We participate in the IRS Compliance Assurance Process program. The IRS examination of the year 2012 was completed in the fourth quarter of 2013. The examinations of the years 2013 and 2014 remain under review.

The primary components of our federal and foreign deferred income tax assets and liabilities at December 31 were as follows (in millions):

 

      2015        2014         

Deferred tax assets related to:

       

Accrued compensation and benefits

   $ 961         $ 965          

Pensions (a)

     4,462           4,317          

Other postretirement benefit obligations

     375           386          

Contract accounting methods

     1,039           989          

Foreign company operating losses and credits

     70           59          

Other

     434           198          

Valuation allowance (b)

     (76        (9)         

Deferred tax assets, net

     7,265           6,905          

Deferred tax liabilities related to:

       

Goodwill and purchased intangibles

     474           454          

Property, plant and equipment

     457           514          

Exchanged debt securities and other (c)

     409           485          

Deferred tax liabilities

     1,340           1,453          

Net deferred tax assets (d)

   $ 5,925         $ 5,452          

 

(a) 

The increase in 2015 was primarily due to the negative investment return on postretirement plan assets (Note 11).

(b) 

A valuation allowance was provided against certain foreign company deferred tax assets arising from carryforwards of unused tax benefits.

(c) 

Includes deferred taxes associated with the exchange of debt securities in prior years.

(d) 

Includes net foreign current deferred tax liabilities, which are included on the Balance Sheets in other current liabilities.

As of December 31, 2015 and 2014, our liabilities associated with unrecognized tax benefits are not material.

We and our subsidiaries file income tax returns in the U.S. federal jurisdiction and various foreign jurisdictions.
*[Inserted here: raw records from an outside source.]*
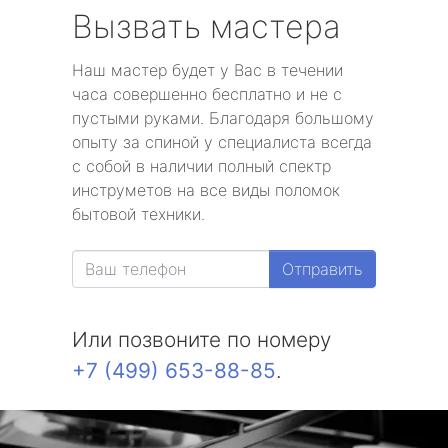
Вызвать мастера
Наш мастер будет у Вас в течении
часа совершенно бесплатно и не с
пустыми руками. Благодаря большому
опыту за спиной у специалиста всегда
с собой в наличии полный спектр
инструметов на все виды поломок
бытовой техники.
Отправить
Или позвоните по номеру
+7 (499) 653-88-85
.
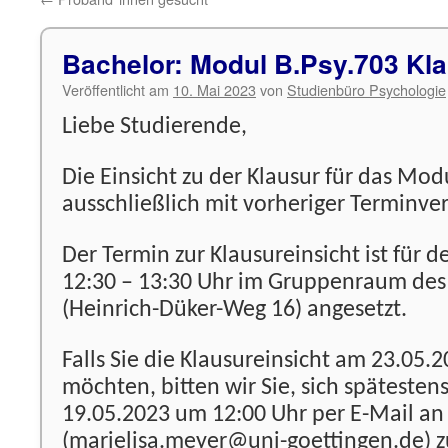
Bachelor: Modul B.Psy.703 Kla
Veröffentlicht am
10. Mai 2023
von
Studienbüro Psychologie
Liebe Studierende,
Die Einsicht zu der Klausur für das Modu
ausschließlich mit vorheriger Terminve
Der Termin zur Klausureinsicht ist für 
12:30 – 13:30 Uhr im Gruppenraum des
(Heinrich-Düker-Weg 16) angesetzt.
Falls Sie die Klausureinsicht am 23.0
möchten, bitten wir Sie, sich spätestens
19.05.2023 um 12:00 Uhr per E-Mail an
(marielisa.meyer@uni-goettingen.de)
With few exceptions, the statute of limitations is no longer open for U.S. federal or non-U.S. income tax examinations for the years before 2012, other than with respect to refunds.
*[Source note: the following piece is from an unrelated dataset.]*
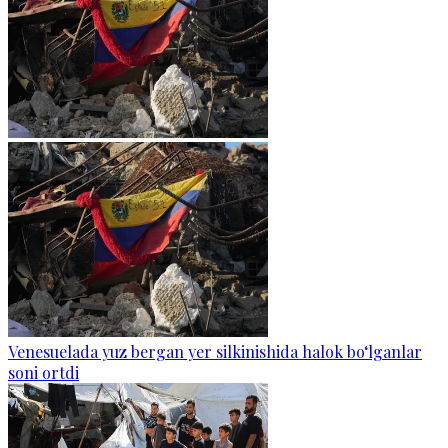
Venesuelada yuz bergan yer silkinishida halok bo‘lganlar
soni ortdi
U.S. income taxes and foreign withholding taxes have not been provided on earnings of $353 million, $291 million, and $222 million that have not been distributed by our non-U.S. companies as of December 31, 2015, 2014, and 2013. Our intention is to permanently reinvest these earnings, thereby indefinitely postponing their remittance to the U.S. If these earnings had been remitted, we estimate that the additional income taxes after foreign tax credits would have been approximately $48 million in 2015, $55 million in 2014, and $50 million in 2013.

Our federal and foreign income tax payments, net of refunds received, were $1.8 billion in 2015, $1.5 billion in 2014, and $787 million in 2013. Our 2014 net payments reflect a $200 million refund from the IRS primarily attributable to our tax-deductible discretionary pension contributions during the fourth quarters of 2013.